México llora a quien es una leyenda de la música ranchera

Los restos de Vicente Fernández serán inhumados hoy en una ceremonia privada.

VICENTE FERNÁNDEZ. Fue un ícono de la música popular mexicana. VICENTE FERNÁNDEZ. Fue un ícono de la música popular mexicana.
13 Diciembre 2021

Miles de mexicanos lloran la muerte de Vicente Fernández, figura emblemática de la música ranchera, que falleció ayer a los 81 años en un hospital de Guadalajara, Jalisco, México, luego de pasar cuatro meses internado debido a complicaciones tras una caída que sufrió en agosto. Cientos de personas acompañaron el cortejo fúnebre. Según informó la familia, sus restos serán inhumados hoy en una ceremonia privada, informa la agencia Reuters.

Ídolo del pueblo

“Se va un gran ícono de la música ranchera. Un ídolo para todo el pueblo. Hasta ahora, creo que ha sido el mejor y nadie se ha comparado con él”, dijo Jesús Flores, un agente de seguridad de 44 años, de la Ciudad de México.

Conocido como el “Charro de Huentitán”, por el poblado donde nació, en Jalisco, las letras de amor y desamor a las que dio voz en su prolífica carrera de más de cinco décadas son consideradas parte imprescindible de la música popular mexicana.

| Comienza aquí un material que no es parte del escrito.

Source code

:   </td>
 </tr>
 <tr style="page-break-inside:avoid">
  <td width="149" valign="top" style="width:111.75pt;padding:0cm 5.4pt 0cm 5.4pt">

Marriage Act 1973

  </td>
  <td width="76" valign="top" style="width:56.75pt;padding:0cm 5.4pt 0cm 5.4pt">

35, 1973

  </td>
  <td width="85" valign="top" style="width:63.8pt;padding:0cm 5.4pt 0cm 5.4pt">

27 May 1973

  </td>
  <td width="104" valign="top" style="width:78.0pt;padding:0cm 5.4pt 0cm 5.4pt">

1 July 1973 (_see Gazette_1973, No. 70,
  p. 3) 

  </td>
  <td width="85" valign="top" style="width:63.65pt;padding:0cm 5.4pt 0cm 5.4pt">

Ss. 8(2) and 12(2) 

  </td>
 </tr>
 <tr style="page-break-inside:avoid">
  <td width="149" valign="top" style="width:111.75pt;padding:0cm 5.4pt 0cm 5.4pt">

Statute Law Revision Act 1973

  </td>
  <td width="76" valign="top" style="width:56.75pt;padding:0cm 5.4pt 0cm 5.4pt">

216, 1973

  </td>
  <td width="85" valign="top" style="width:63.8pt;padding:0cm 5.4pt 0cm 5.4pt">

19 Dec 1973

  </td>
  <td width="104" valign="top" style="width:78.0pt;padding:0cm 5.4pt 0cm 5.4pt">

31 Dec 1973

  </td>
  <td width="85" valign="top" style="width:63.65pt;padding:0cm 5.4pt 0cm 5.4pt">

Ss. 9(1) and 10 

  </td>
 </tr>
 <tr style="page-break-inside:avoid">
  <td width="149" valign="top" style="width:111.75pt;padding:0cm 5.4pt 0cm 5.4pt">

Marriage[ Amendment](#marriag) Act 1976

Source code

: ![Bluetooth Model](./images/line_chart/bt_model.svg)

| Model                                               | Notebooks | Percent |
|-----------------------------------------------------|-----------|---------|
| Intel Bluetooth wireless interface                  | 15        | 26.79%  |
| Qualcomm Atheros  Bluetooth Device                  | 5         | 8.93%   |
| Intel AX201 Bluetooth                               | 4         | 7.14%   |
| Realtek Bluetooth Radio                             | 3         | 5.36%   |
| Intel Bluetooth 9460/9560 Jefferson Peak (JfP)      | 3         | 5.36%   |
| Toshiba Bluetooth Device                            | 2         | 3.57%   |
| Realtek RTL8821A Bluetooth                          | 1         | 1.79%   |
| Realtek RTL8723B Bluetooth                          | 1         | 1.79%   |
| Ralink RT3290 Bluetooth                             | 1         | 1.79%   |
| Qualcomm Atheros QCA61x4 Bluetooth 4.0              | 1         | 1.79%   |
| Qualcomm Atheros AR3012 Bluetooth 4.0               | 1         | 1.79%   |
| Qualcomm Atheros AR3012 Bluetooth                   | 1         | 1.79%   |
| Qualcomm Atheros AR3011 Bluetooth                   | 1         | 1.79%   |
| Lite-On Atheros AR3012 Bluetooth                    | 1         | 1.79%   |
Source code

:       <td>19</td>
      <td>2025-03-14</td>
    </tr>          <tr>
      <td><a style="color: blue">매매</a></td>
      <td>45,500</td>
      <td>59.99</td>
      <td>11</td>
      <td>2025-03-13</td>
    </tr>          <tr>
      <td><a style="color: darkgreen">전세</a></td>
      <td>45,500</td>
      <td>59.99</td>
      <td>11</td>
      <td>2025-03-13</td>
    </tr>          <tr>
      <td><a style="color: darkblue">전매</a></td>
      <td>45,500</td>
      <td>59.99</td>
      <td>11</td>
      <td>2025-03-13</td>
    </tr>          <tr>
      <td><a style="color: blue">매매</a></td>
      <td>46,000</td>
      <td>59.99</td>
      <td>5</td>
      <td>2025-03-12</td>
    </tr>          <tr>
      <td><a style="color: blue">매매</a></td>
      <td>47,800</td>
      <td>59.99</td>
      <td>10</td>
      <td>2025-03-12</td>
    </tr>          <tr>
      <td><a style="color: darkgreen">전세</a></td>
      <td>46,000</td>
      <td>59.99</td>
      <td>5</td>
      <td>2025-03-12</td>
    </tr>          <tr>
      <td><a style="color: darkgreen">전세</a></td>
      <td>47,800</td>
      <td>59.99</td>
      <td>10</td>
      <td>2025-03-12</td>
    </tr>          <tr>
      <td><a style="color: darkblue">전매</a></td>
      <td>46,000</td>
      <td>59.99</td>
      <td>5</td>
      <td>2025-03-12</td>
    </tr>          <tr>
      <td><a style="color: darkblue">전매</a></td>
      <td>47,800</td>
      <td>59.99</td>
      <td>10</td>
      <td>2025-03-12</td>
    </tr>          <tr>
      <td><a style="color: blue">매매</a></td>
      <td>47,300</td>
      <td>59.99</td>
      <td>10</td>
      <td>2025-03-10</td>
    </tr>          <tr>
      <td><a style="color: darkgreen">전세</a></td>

En ocasiones, sus presentaciones se prolongaban hasta la madrugada mientras Fernández, con un vaso con tequila en la mano, llamaba a sus admiradores a seguir coreando sus éxitos: “mientras ustedes no dejen de aplaudir, yo no dejo de cantar”, solía decirles.

“El rey”

Diversas personalidades del espectáculo, la política y el deporte de Latinoamérica lamentaron la muerte del intérprete y enviaron sus condolencias a su familia.

“Seguirás siendo el rey”, escribió el cantante colombiano Maluma en su cuenta de Instagram, en alusión a una de las canciones más reconocidas que Fernández interpretó.

Con un espeso bigote y largas patillas que lo caracterizaban, el intérprete de “Mujeres divinas” y “Por tu maldito amor” actuó en escenarios de Europa, Estados Unidos y América Latina, que con frecuencia abarrotaba. Orgulloso de su origen humilde, solía también ofrecer presentaciones gratuitas en ferias de pequeños poblados.

En sus conciertos, para hacer gala de su potente voz, “Chente” acostumbraba cantar a capela.

“Hoy es un día difícil y doloroso para el mundo de la música con la pérdida de un titán mexicano que, por décadas, llevó sus raíces y su cultura por todo lo alto a través del mundo”, escribió la cantautora cubanoestadounidense Gloria Estefan en sus redes sociales.

“No soy eterno...”

Durante su juventud, como los mariachis tradicionales, Fernández se ganó la vida cantando en bodas y restaurantes. El éxito le llegó tras tocar varias puertas de compañías disqueras y estaciones de radio y ser rechazado.

Comenzó a tener oportunidades a partir de 1966 tras la muerte de la estrella de boleros del momento, Javier Solís. A partir de entonces, su figura despegó hasta convertirse en una referencia obligada en el repertorio de cualquier mariachi.

Durante su carrera grabó más de 100 álbumes que le valieron un sinfín de reconocimientos, entre ellos una condecoración por parte del expresidente venezolano Hugo Chávez, con quien cantó a dúo ese día “Lástima que seas ajena”.

Fernández también participó en decenas de películas e impulsó la carrera de uno de sus hijos, Alejandro, considerado su heredero musical y conocido como “El Potrillo”. Otro de sus hijos, el mayor, fue secuestrado en 1998.

En 2013, tuvo que suspender su llamada “Gira del Adiós” para tratarse varios padecimientos, entre ellos un leve infarto cerebral y un cáncer de hígado. En abril de 2016, se retiró se los escenarios con un concierto en el icónico estadio Azteca, donde cantó casi medio centenar de canciones y aclaró que no significaba el retiro de la música.

Despedirse del público no le impidió lanzar dos años después lo que sería su último disco “Más romántico que nunca”, con nueve boleros y tres rancheras, de la mano de Sony Music, que lo calificó como “un homenaje directo a todos sus fanáticos”. Además, seguía activo en las redes sociales.